Montréal veut pousser les entreprises à embaucher des immigrants

Alors que les obstacles à l'embauche persistent encore pour les immigrants, la mairesse de Montréal,
Valérie Plante, a rencontré des chefs d'entreprises lundi pour jeter les bases d'une future stratégie visant à les intégrer plus vite au marché du travail.
Il s’agissait d’une première rencontre qui devrait déboucher sur des idées concrètes. Cet événement s’inscrit dans le cadre du Plan d'action municipale 2018-2021 Montréal inclusive, dont l’enveloppe budgétaire s’élève à 1,6 million de dollars.
« Plus que jamais, mon administration municipale désire agir en complémentarité avec ses partenaires afin d'assurer la pleine participation des Montréalaises et Montréalais de toutes origines au marché de l'emploi », a déclaré la mairesse Plante dans un communiqué de presse.
Lors de la rencontre, la mairesse a également assuré vouloir « mieux prendre soin de nos immigrants pour qu'ils se sentent Québécois ».
La mairesse en conférence de presse. 
La mairesse Valérie Plante veut mieux intégrer les immigrants au marché du travail (photo archives). Photo : La Presse canadienne / Graham Hughes
La présidente du Comité consultatif personnes immigrantes, Nisrin Al Yahya, trouve la démarche « intéressante », mais prévient qu'elle devra passer l'épreuve du terrain. « Il faut se demander comment, concrètement, cela va se mettre en place. Moi, je suis toujours pour ce genre d'initiative, tant que cela se concrétise », dit-elle.
Pour Linda Aghassi, directrice du Centre social d’aide aux immigrants, l’initiative de la Ville est « noble, d’autant plus que le taux de chômage des immigrants reste très élevé ».
En 2017, le taux était de 8,8 % pour les personnes immigrées, alors qu'il était de 5,7 % pour le reste de la population, d'après Statistique Canada.
C’est important que Montréal joue ce rôle-là, celui de sensibiliser le milieu des affaires. La Ville a cette capacité.
Linda Aghassi, directrice du Centre social d’aide aux immigrants
Lors de la rencontre, le président de la Chambre de commerce du Montréal métropolitain, Michel Leblanc, a reconnu que certaines entreprises hésitaient encore à embaucher des immigrants.
« Dans les PME, la personne qui s'occupe du recrutement va avoir du mal à lire le CV d'une personne qui sort d'une école qu'elle ne connaît pas et qui a travaillé dans une entreprise qui ne lui dit rien non plus », précise-t-il lors d'une entrevue téléphonique.
Mme Aghassi assure pourtant que les immigrants représentent une main-d’œuvre qualifiée qui fait preuve d’une grande volonté.

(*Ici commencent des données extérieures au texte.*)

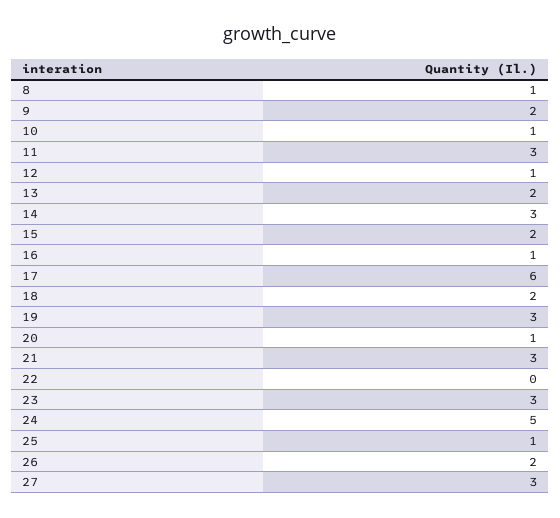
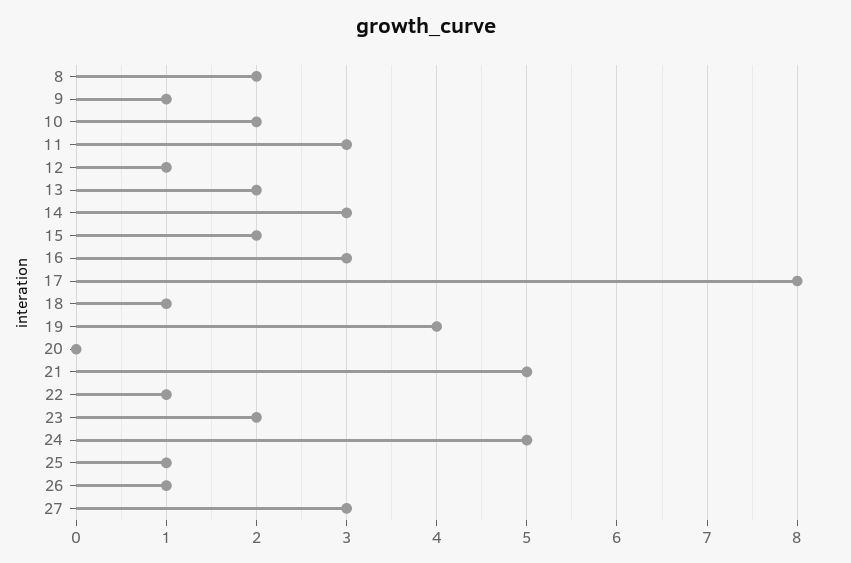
8: 1 -> 2
9: 2 -> 1
10: 1 -> 2
16: 1 -> 3
17: 6 -> 8
18: 2 -> 1
19: 3 -> 4
20: 1 -> 0
21: 3 -> 5
22: 0 -> 1
23: 3 -> 2
26: 2 -> 1

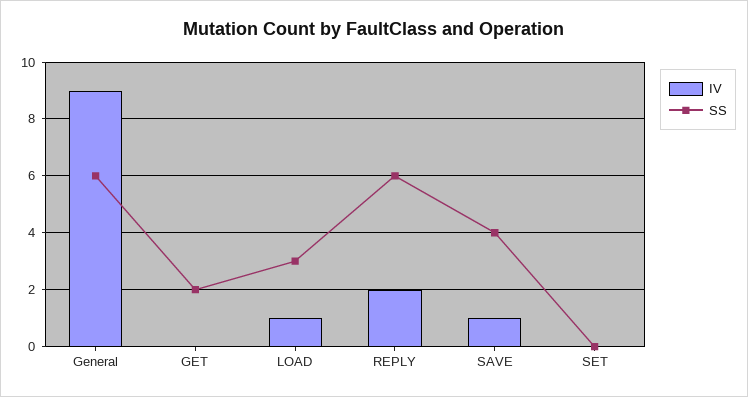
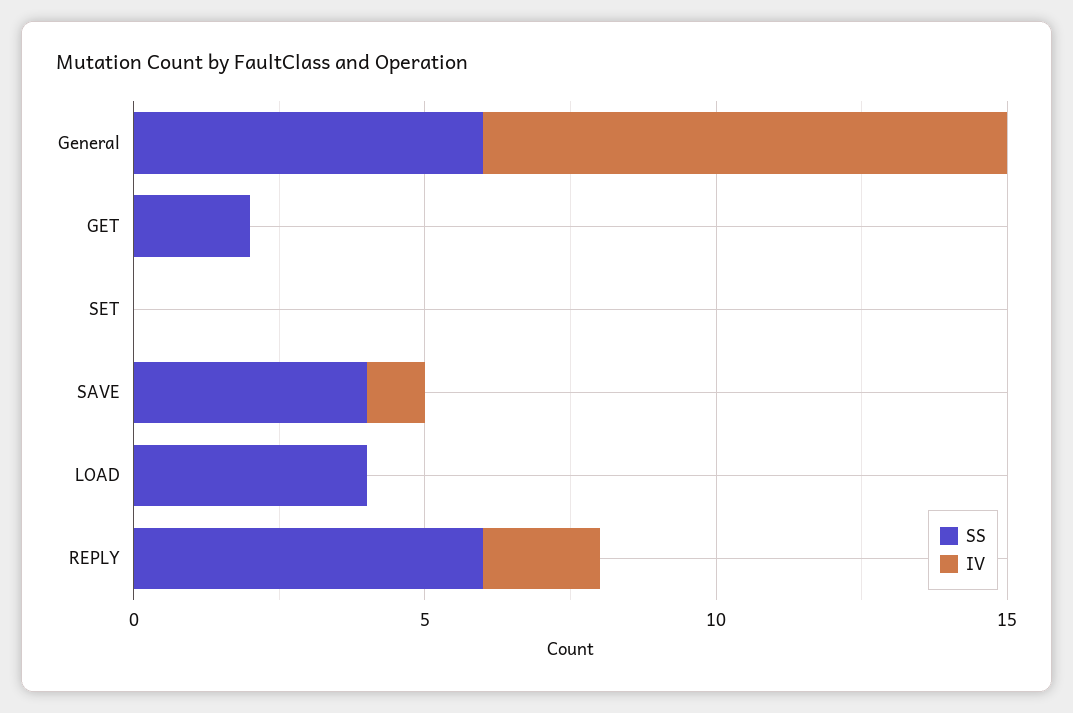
IV, LOAD: 1 -> 0
SS, LOAD: 3 -> 4

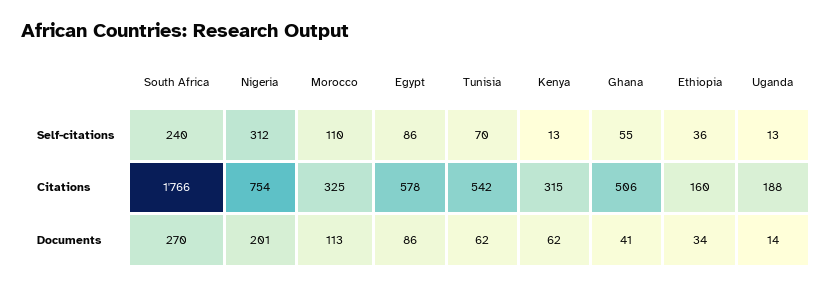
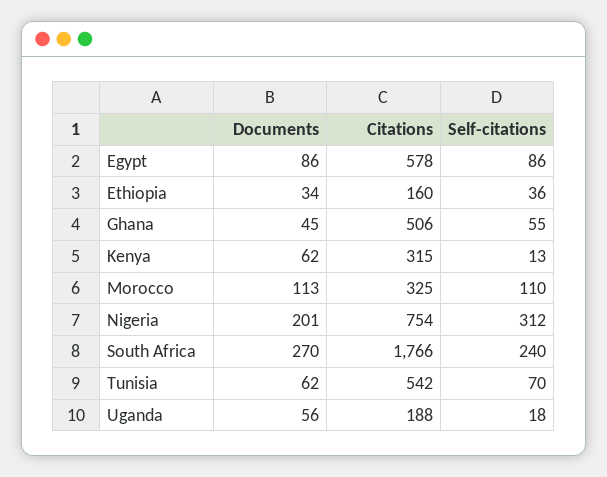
Uganda, Self-citations: 13 -> 18
Ghana, Documents: 41 -> 45
Uganda, Documents: 14 -> 56

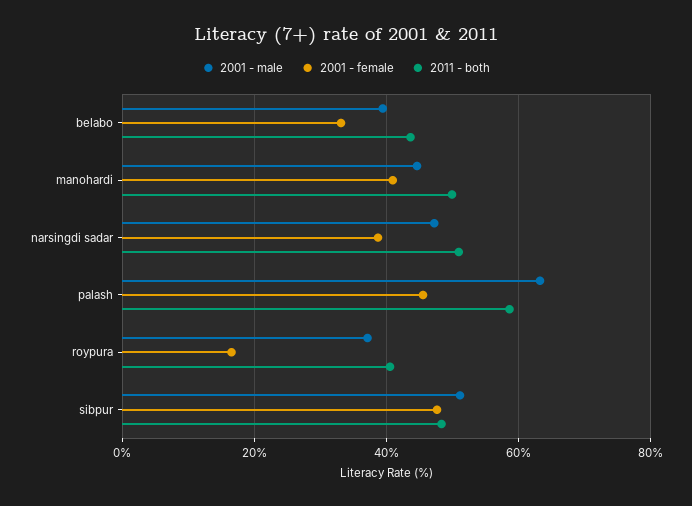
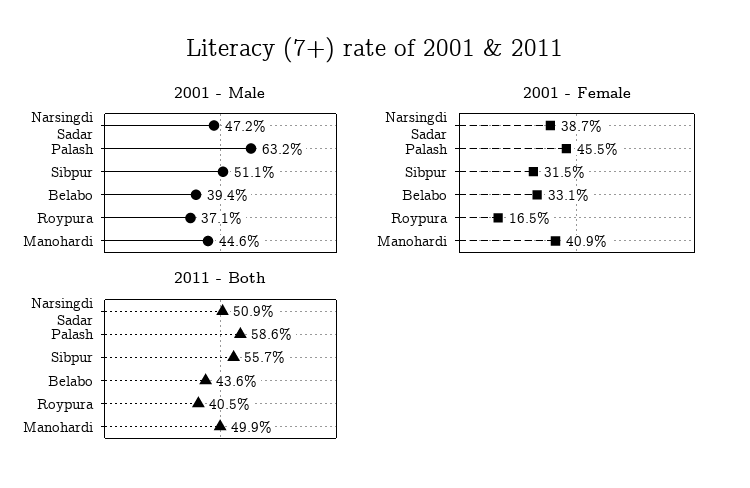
2001 - female, sibpur: 48 -> 31.5
2011 - both, sibpur: 48 -> 55.7

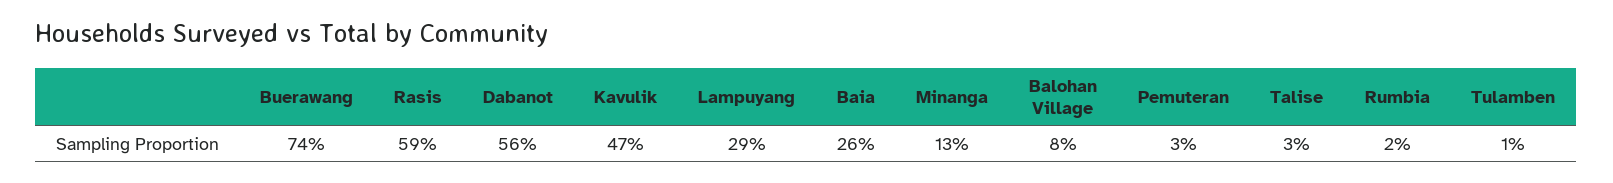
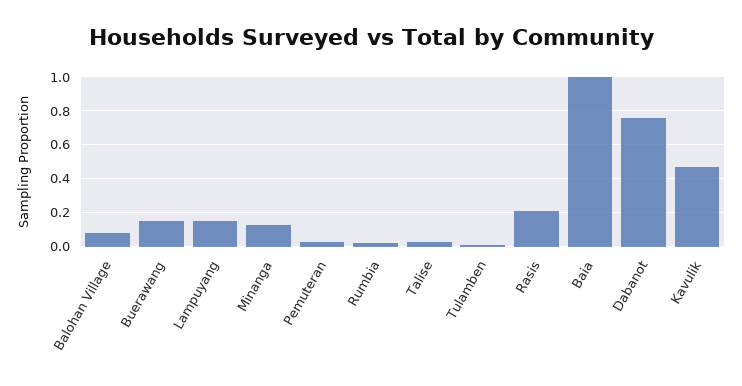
Buerawang: 0.74 -> 0.15
Rasis: 0.59 -> 0.2
Dabanot: 0.56 -> 0.75
Lampuyang: 0.29 -> 0.15
Baia: 0.26 -> 1

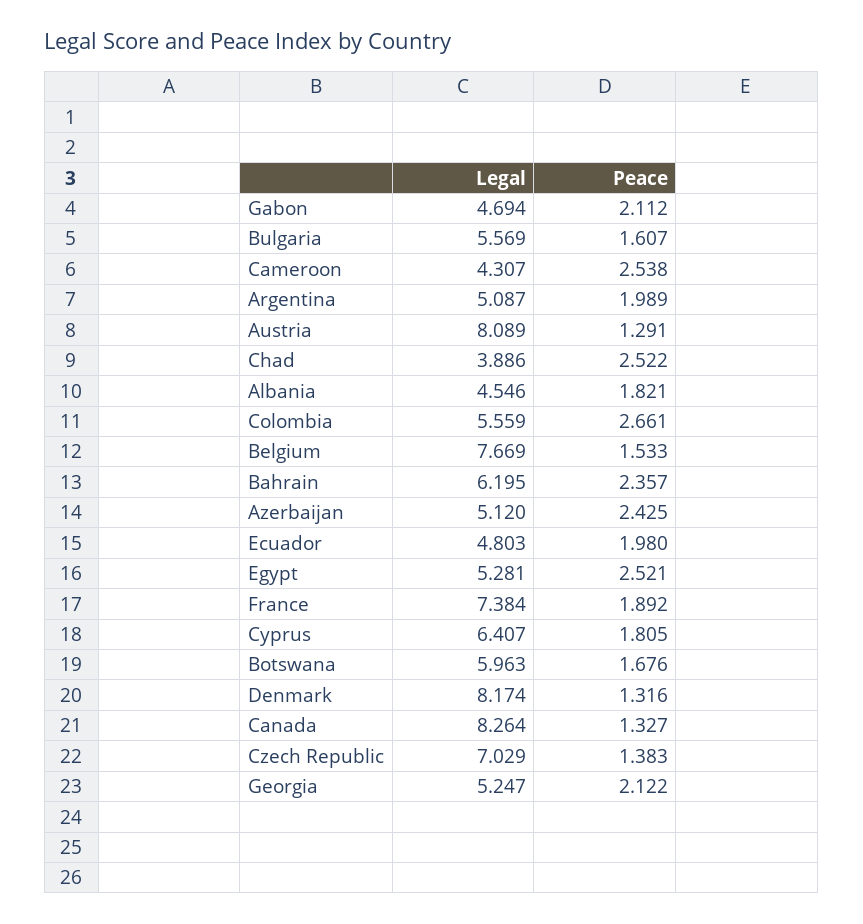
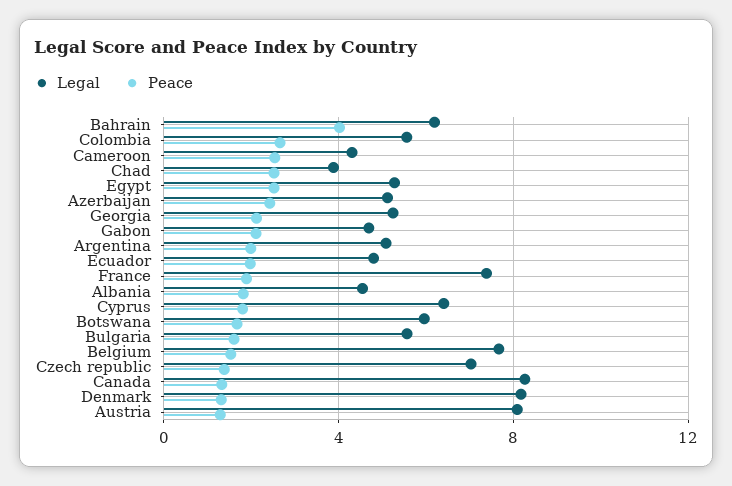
Peace, Bahrain: 2.357 -> 4

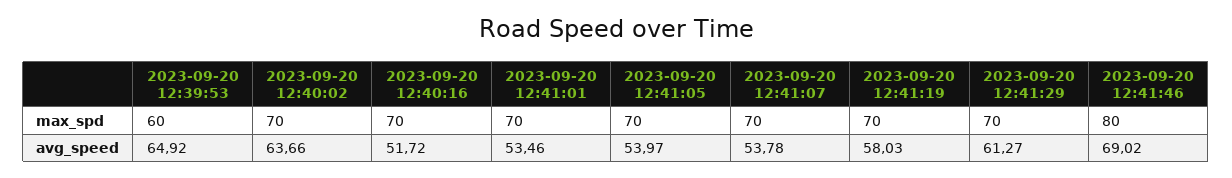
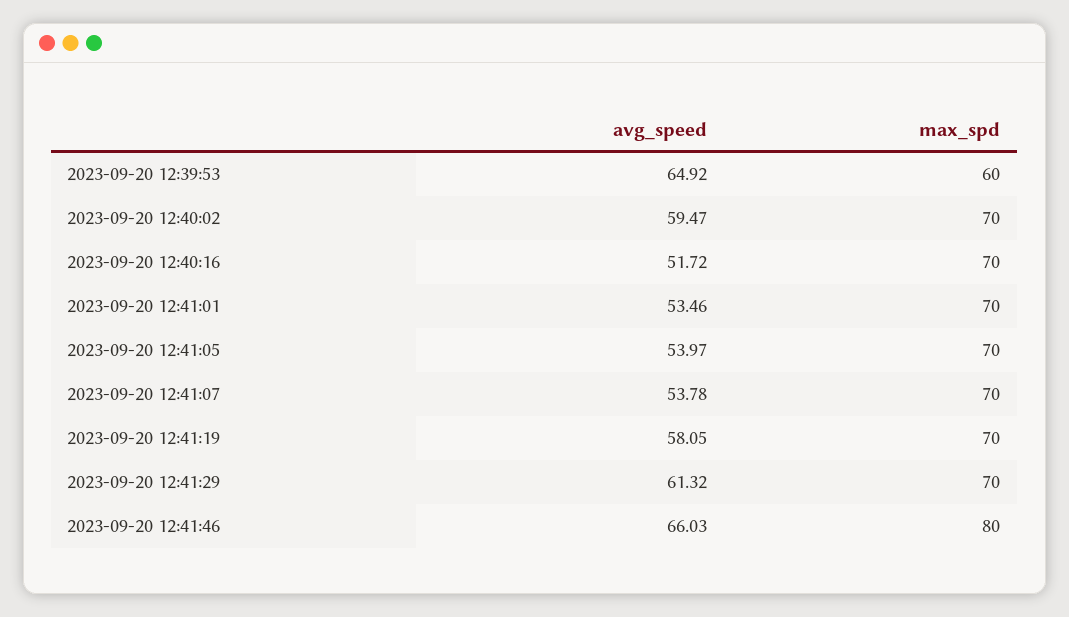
2023-09-20 12:40:02, avg_speed: 63.66 -> 59.47
2023-09-20 12:41:19, avg_speed: 58.03 -> 58.05
2023-09-20 12:41:29, avg_speed: 61.27 -> 61.32
2023-09-20 12:41:46, avg_speed: 69.02 -> 66.03

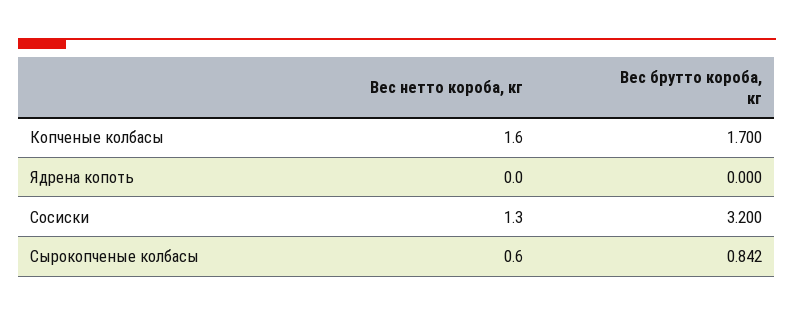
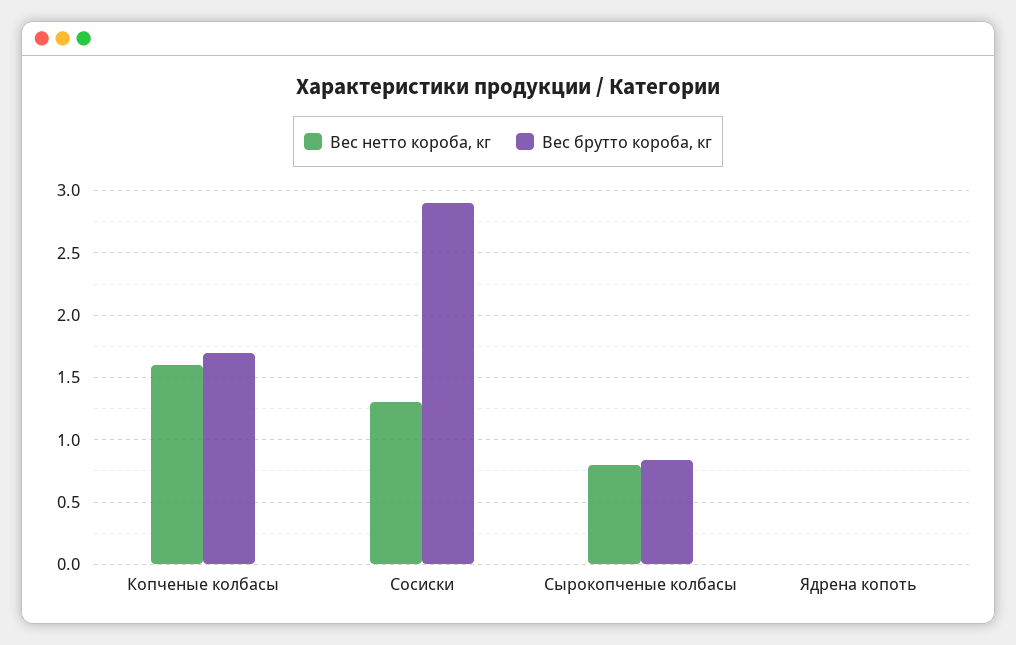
Вес брутто короба, кг, Сосиски: 3.2 -> 2.9
Вес нетто короба, кг, Сырокопченые колбасы: 0.6 -> 0.8

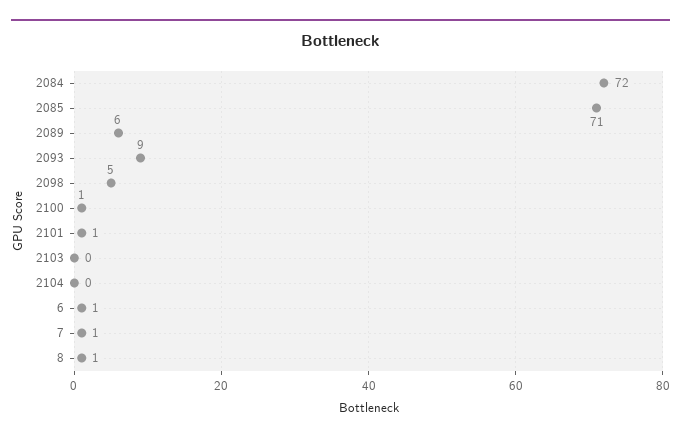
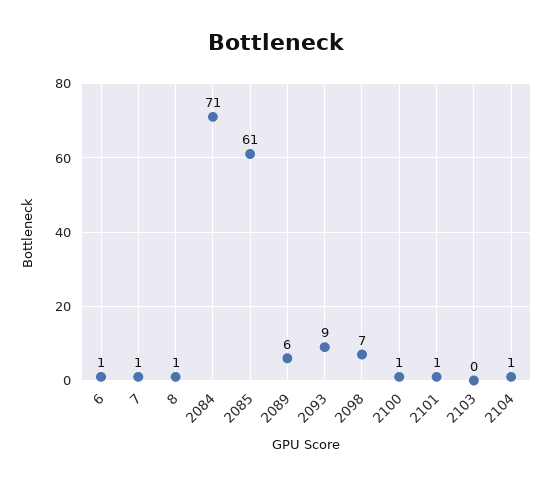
2084: 72 -> 71
2085: 71 -> 61
2098: 5 -> 7
2104: 0 -> 1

Obstacles encore nombreux à l'embauche

Le problème, soulignent Mmes Aghassi et Al Yahya, c’est que leurs acquis ne sont pas toujours reconnus. « Emploi Québec devrait peut-être revoir ses programmes offerts aux immigrants pour bonifier leurs chances de se trouver un emploi », suggère la première.
M. Leblanc abonde dans ce sens, mais souligne que beaucoup d'ordres professionnels ont fait des efforts vis-à-vis des équivalences, notamment l'Ordre des ingénieurs ou l'Ordre des comptables professionnels agréés du Québec.
Mme Al Yahya évoque aussi « l'éternel problème de l'oeuf et de la poule », puisque beaucoup de recruteurs exigent « une première expérience québécoise ».
Elle rappelle que les différents codes culturels sont parfois à l'origine de certains quiproquos lors d'entrevue. « Ce qui peut être vu comme une marque de respect dans certains pays est vu comme tout le contraire ici », dit-elle.
D’après M. Leblanc, la réalité du marché du travail, notamment la pénurie de main-d’œuvre, forcera tôt ou tard les entreprises à embaucher des travailleurs de talent, « peu importe [leur] origine ».
Quant à savoir si la Ville peut vraiment s'immiscer dans la politique d'embauche des entreprises privées, M. Leblanc croit qu'elle a « une approche complémentaire et de coordination ».
Également présent lors de la rencontre, le ministre de l'Immigration, de la Diversité et de l'Inclusion, Simon Jolin-Barette, a rappelé que les immigrants sont des forces vives pour le rayonnement des entreprises québécoises.
Interrogée sur la décision de M. Jolin-Barette d’annuler 18 000 dossiers d’immigration, la mairesse Valérie Plante s’est gardée de tout commentaire.
D'autres démarches de concertation avec les partenaires du milieu des affaires, des agences créatives et des organisations sont prévues pendant le développement et le déploiement de la stratégie.